Amid the tedium are some bright sparks worth celebrating. One is a battle between McGonagall and a hulking giant, in which you use your impedimenta homing missiles to knock the big guy off balance while fending off teleporting death eaters. You can't cast the same spell too many times in a row because doing so leads to inaccurate aiming. Thus, you must stave off these meanies by switching between spells. The giant battle is fun because it demands such switching, and it even requires you to use the protego shield to protect yourself from boulders the giant flings. A few sequences have you sprinting toward the camera as you fend off an oncoming apparition or destroying flaming debris as it hurdles toward you. These sequences are done well because they convey something the rest of the game lacks: a sense of urgency. Even on its hardest difficulty (unlocked after you finish the game), Deathly Hallows Part 2 isn't challenging, though you could suffer one or two cheap deaths when, for example, Ron stands between you and the only available cover spot and refuses to budge. Or you may perhaps find yourself in a poorly designed sequence in which a narrow doorway into a room loaded with enemies acts as a frustrating chokepoint.

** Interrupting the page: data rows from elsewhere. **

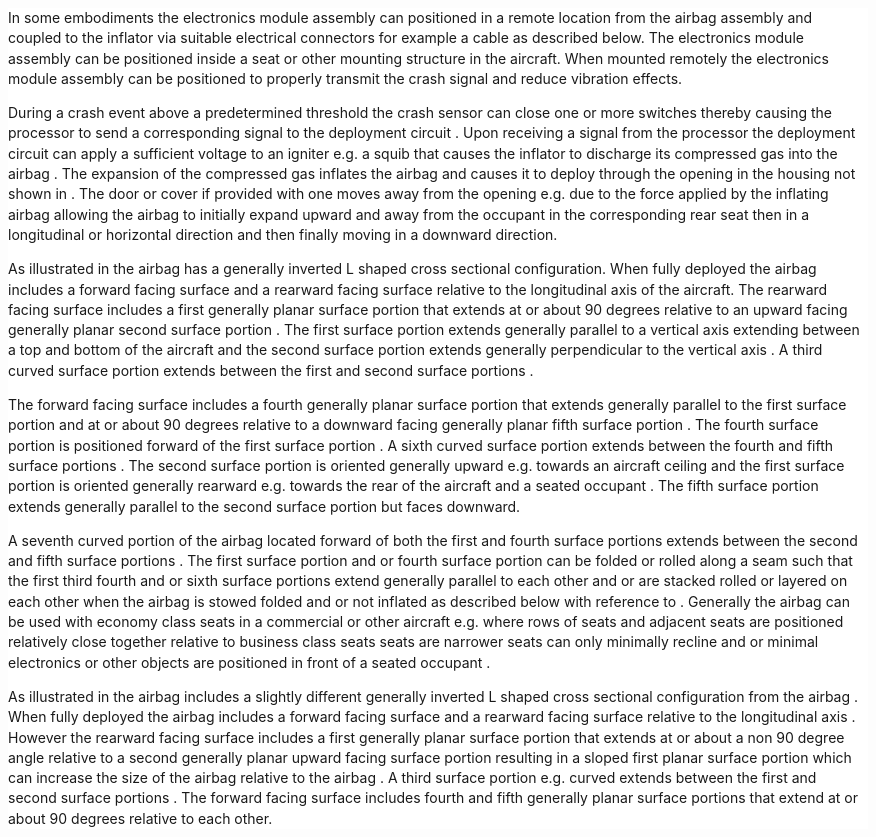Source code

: In some embodiments the electronics module assembly can positioned in a remote location from the airbag assembly and coupled to the inflator via suitable electrical connectors for example a cable as described below. The electronics module assembly can be positioned inside a seat or other mounting structure in the aircraft. When mounted remotely the electronics module assembly can be positioned to properly transmit the crash signal and reduce vibration effects.

During a crash event above a predetermined threshold the crash sensor can close one or more switches thereby causing the processor to send a corresponding signal to the deployment circuit . Upon receiving a signal from the processor the deployment circuit can apply a sufficient voltage to an igniter e.g. a squib that causes the inflator to discharge its compressed gas into the airbag . The expansion of the compressed gas inflates the airbag and causes it to deploy through the opening in the housing not shown in . The door or cover if provided with one moves away from the opening e.g. due to the force applied by the inflating airbag allowing the airbag to initially expand upward and away from the occupant in the corresponding rear seat then in a longitudinal or horizontal direction and then finally moving in a downward direction.

As illustrated in the airbag has a generally inverted L shaped cross sectional configuration. When fully deployed the airbag includes a forward facing surface and a rearward facing surface relative to the longitudinal axis of the aircraft. The rearward facing surface includes a first generally planar surface portion that extends at or about 90 degrees relative to an upward facing generally planar second surface portion . The first surface portion extends generally parallel to a vertical axis extending between a top and bottom of the aircraft and the second surface portion extends generally perpendicular to the vertical axis . A third curved surface portion extends between the first and second surface portions .

The forward facing surface includes a fourth generally planar surface portion that extends generally parallel to the first surface portion and at or about 90 degrees relative to a downward facing generally planar fifth surface portion . The fourth surface portion is positioned forward of the first surface portion . A sixth curved surface portion extends between the fourth and fifth surface portions . The second surface portion is oriented generally upward e.g. towards an aircraft ceiling and the first surface portion is oriented generally rearward e.g. towards the rear of the aircraft and a seated occupant . The fifth surface portion extends generally parallel to the second surface portion but faces downward.

A seventh curved portion of the airbag located forward of both the first and fourth surface portions extends between the second and fifth surface portions . The first surface portion and or fourth surface portion can be folded or rolled along a seam such that the first third fourth and or sixth surface portions extend generally parallel to each other and or are stacked rolled or layered on each other when the airbag is stowed folded and or not inflated as described below with reference to . Generally the airbag can be used with economy class seats in a commercial or other aircraft e.g. where rows of seats and adjacent seats are positioned relatively close together relative to business class seats seats are narrower seats can only minimally recline and or minimal electronics or other objects are positioned in front of a seated occupant .

As illustrated in the airbag includes a slightly different generally inverted L shaped cross sectional configuration from the airbag . When fully deployed the airbag includes a forward facing surface and a rearward facing surface relative to the longitudinal axis . However the rearward facing surface includes a first generally planar surface portion that extends at or about a non 90 degree angle relative to a second generally planar upward facing surface portion resulting in a sloped first planar surface portion which can increase the size of the airbag relative to the airbag . A third surface portion e.g. curved extends between the first and second surface portions . The forward facing surface includes fourth and fifth generally planar surface portions that extend at or about 90 degrees relative to each other.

Harry Potter and the Deathly Hallows Part 2 is over in three and a half hours or so, which is a mercifully short playing time for a game that sells at a too-high $50 price. You can replay story missions on their own or as timed challenges that might earn you a place on the game's online leaderboards. But these missions don't make for very good challenges, in part because you still have to wait around for your AI companions to open gates or to trigger scripted events. If you enjoy the immediacy of motion controls, you can play the game using PlayStation Move accessories. This option works just fine, though switching between spells is more cumbersome with a Move controller than a standard DualShock 3 or Sixaxis, so it isn't necessarily the superior way to play. After you finish, you're treated to a montage of gameplay moments from the prior Harry Potter games, which serves not to inspire fond memories, but only to remind you just how much potential was squandered in a series of games that never lived up to their inspirations.